L’hyperémèse gravidique est une maladie qui concerne entre 1 et 5 % des femmes lors de leur grossesse. Les patientes atteintes par cette pathologie souffrent de nausées quasi permanentes et de vomissements violents, qui mènent fréquemment à une importante déshydratation et un état de dénutrition, associés à une grande fatigue. Du point de vue psychologique, l’hyperémèse gravidique a également de graves retentissements sur la femme enceinte qui se trouve handicapée dans son quotidien.
Une incompréhension sur l’origine de la maladie
En France, le traitement médicamenteux qui est généralement donné comporte des antiémétiques (et notamment des sétrons, à savoir des molécules que l’on utilise habituellement pour contrer les effets émétisants des chimiothérapies) mais aussi des antihistaminiques simples comme la doxylamine (qui a pour important effet indésirable la somnolence), associés à de la vitamine B6. En parallèle, la piste la plus fréquemment évoquée par les soignants sur l’origine de ces maux est celle d’un problème psychologique : il repose sur l’idée que la future maman « vomit son enfant », sous-entendant qu’elle exprime par ses symptômes un rejet de la grossesse et du bébé à naître… alors même que les femmes concernées assurent, elles, que leur grossesse était désirée.
Une hormone en cause
Une étude publiée le 13 décembre 2023 dans Nature vient définitivement chambouler la perception des causes de la maladie, contredire l’explication psychologique et mettre les chercheurs sur une nouvelle piste de traitement.
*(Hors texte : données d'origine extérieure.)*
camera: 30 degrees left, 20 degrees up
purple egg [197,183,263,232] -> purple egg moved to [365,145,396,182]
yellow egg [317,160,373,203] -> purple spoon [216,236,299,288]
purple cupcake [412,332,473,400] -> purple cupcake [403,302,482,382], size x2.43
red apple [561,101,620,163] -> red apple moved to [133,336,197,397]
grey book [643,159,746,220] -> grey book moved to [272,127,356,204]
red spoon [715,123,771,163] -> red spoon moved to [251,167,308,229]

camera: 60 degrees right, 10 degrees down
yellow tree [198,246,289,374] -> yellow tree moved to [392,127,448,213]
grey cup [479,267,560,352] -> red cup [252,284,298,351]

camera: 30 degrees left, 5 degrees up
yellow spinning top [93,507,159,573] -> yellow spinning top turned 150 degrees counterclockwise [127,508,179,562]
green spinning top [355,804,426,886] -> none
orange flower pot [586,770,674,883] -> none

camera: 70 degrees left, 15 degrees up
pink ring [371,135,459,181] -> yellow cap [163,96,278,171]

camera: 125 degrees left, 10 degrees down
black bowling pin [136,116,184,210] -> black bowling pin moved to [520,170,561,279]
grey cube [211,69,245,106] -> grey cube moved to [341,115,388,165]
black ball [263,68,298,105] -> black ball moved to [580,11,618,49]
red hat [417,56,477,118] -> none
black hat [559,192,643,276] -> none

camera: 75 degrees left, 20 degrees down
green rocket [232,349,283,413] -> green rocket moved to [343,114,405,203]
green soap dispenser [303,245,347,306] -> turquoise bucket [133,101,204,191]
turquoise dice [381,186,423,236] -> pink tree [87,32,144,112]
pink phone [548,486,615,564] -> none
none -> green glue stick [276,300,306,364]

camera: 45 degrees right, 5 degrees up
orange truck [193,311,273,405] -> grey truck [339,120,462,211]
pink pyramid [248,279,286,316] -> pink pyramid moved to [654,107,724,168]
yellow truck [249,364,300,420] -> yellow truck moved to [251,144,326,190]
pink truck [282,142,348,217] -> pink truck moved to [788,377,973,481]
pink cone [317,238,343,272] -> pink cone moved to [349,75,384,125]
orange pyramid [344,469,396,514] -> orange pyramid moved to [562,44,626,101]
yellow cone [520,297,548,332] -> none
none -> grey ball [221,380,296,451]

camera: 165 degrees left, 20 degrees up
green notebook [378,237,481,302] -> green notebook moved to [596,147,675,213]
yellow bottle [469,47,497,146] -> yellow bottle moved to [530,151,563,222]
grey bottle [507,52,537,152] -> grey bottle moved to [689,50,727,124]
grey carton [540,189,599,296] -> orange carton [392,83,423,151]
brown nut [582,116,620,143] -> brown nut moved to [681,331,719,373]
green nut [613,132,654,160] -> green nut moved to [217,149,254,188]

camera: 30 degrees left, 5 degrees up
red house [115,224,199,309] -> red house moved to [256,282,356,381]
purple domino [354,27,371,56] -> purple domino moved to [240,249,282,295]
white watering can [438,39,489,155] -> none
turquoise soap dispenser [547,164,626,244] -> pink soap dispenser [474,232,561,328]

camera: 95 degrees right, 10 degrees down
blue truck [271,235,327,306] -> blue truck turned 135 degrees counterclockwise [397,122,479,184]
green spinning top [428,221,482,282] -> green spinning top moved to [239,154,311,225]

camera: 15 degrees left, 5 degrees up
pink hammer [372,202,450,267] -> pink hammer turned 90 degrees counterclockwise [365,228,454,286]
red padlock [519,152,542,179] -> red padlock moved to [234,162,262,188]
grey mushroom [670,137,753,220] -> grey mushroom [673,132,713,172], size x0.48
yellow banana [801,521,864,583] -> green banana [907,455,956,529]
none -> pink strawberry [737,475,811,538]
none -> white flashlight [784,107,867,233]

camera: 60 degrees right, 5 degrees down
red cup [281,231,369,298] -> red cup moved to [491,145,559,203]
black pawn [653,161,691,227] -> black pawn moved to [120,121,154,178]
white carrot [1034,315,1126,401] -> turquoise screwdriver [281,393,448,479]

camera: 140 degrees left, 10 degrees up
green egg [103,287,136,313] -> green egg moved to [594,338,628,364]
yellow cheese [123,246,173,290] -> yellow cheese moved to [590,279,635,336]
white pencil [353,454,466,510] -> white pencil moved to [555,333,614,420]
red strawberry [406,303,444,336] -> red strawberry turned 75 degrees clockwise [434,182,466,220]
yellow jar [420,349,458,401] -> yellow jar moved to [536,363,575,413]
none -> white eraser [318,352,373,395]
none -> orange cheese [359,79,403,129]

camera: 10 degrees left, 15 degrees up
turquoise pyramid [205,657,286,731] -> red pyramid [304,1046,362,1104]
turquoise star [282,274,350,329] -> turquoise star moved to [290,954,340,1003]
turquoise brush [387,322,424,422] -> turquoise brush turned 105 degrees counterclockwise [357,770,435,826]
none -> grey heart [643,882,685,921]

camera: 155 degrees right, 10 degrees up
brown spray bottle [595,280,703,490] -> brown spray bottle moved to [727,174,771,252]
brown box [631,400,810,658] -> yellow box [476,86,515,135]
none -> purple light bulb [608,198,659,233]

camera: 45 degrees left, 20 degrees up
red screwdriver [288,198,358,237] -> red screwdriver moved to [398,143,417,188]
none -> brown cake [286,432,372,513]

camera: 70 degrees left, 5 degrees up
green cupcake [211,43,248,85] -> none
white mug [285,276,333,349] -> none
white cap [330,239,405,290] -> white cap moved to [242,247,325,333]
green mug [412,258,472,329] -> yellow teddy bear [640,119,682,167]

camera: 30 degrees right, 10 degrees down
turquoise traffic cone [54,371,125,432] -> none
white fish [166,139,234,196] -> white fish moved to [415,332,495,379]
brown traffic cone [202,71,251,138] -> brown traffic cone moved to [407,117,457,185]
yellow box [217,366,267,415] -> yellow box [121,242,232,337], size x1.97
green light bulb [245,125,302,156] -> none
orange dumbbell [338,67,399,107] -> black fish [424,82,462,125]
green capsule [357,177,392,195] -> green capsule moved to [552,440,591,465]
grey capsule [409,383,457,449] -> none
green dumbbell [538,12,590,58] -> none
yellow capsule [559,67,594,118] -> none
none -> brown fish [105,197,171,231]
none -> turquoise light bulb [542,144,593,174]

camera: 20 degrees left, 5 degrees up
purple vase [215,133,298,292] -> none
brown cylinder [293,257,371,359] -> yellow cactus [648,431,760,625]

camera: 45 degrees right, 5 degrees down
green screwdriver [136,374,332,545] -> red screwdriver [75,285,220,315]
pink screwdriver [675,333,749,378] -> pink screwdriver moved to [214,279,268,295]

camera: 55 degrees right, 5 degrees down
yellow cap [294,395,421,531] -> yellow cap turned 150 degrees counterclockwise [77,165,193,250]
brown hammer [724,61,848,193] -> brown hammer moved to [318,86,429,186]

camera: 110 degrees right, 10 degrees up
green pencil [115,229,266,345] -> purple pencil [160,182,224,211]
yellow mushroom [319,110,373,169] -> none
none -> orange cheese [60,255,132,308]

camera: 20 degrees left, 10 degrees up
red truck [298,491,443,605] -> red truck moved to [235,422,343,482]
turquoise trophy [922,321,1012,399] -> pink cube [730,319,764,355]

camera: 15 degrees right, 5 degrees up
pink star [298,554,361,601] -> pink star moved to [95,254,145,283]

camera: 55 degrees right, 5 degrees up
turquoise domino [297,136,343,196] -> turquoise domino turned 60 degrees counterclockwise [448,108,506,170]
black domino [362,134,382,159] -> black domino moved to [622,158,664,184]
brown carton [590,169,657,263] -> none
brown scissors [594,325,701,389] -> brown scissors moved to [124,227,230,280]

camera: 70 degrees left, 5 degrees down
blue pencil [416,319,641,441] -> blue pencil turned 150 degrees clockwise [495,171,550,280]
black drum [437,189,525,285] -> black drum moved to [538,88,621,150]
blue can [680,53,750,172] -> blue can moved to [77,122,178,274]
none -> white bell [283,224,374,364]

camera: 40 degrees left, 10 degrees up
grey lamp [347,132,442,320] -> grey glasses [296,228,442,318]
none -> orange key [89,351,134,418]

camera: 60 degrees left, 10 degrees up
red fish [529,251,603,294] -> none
Selon les experts qui ont travaillé sur le sujet au sein d’un consortium international, la coupable est une hormone, baptisée GDF15. Cette GDF15 n’est pas une molécule inconnue des chercheurs : on connaît son implication dans de nombreux processus biologiques tels que le contrôle de l’appétit et du poids. Elle intervient également dans le maintien d’une teneur anormalement élevée en fer dans le sang des personnes souffrant de thalassémie. A l’occasion de cette nouvelle publication, on apprend que la GDF15 est produite par le fœtus dès les premiers temps de la grossesse et que son taux est plus important quand on le dose chez les femmes enceintes qui souffrent de nausées que chez celles qui n’en ont pas.
Une question de dose
Plus intéressant encore, les experts ont pu démontrer que le taux de GDF15 présent dans le sang habituellement, c’est-à-dire hors grossesse, peut permettre de prédire si la femme souffrira ou non d’hyperémèse gravidique lorsqu’elle attendra un bébé. Ainsi, « cette nouvelle étude suggère que des niveaux plus faibles de GDF15 avant la grossesse conduisent à une hypersensibilité à l’hormone », précise Marlena Fejzo, du département d’obstétrique et de gynécologie de l’université de Californie du Sud et responsable de cette recherche. Lorsque le fœtus produit l’hormone en question, les patientes qui ne sont pas familières d’un taux élevé y réagissent fortement. Le fait de ne pas avoir un taux circulant de GDF15 élevé hors grossesse serait lié à une mutation génétique chez la patiente.
Des espoirs de médicaments
Ce lien entre hyperémèse gravidique et taux hormonal est donc à présent prouvé et il invalide l’approche psychologique du problème. De nouveaux travaux vont à présent commencer pour exploiter la compréhension du mécanisme de façon à en limiter les effets délétères. Il s’agira, par exemple, de repérer les femmes qui produisent naturellement peu de GDF15 pour leur en injecter régulièrement, à la façon d’une désensibilisation, lorsqu’elles auront un projet de grossesse. Il est aussi envisageable de mettre au point un médicament qui viendrait bloquer les récepteurs de la GDF15 sans les activer, pour limiter l’impact de la production de la molécule par le fœtus. Si ces solutions médicamenteuses sont très attendues, il est clair qu’elles ne seront malheureusement pas disponibles en pharmacie avant quelques années.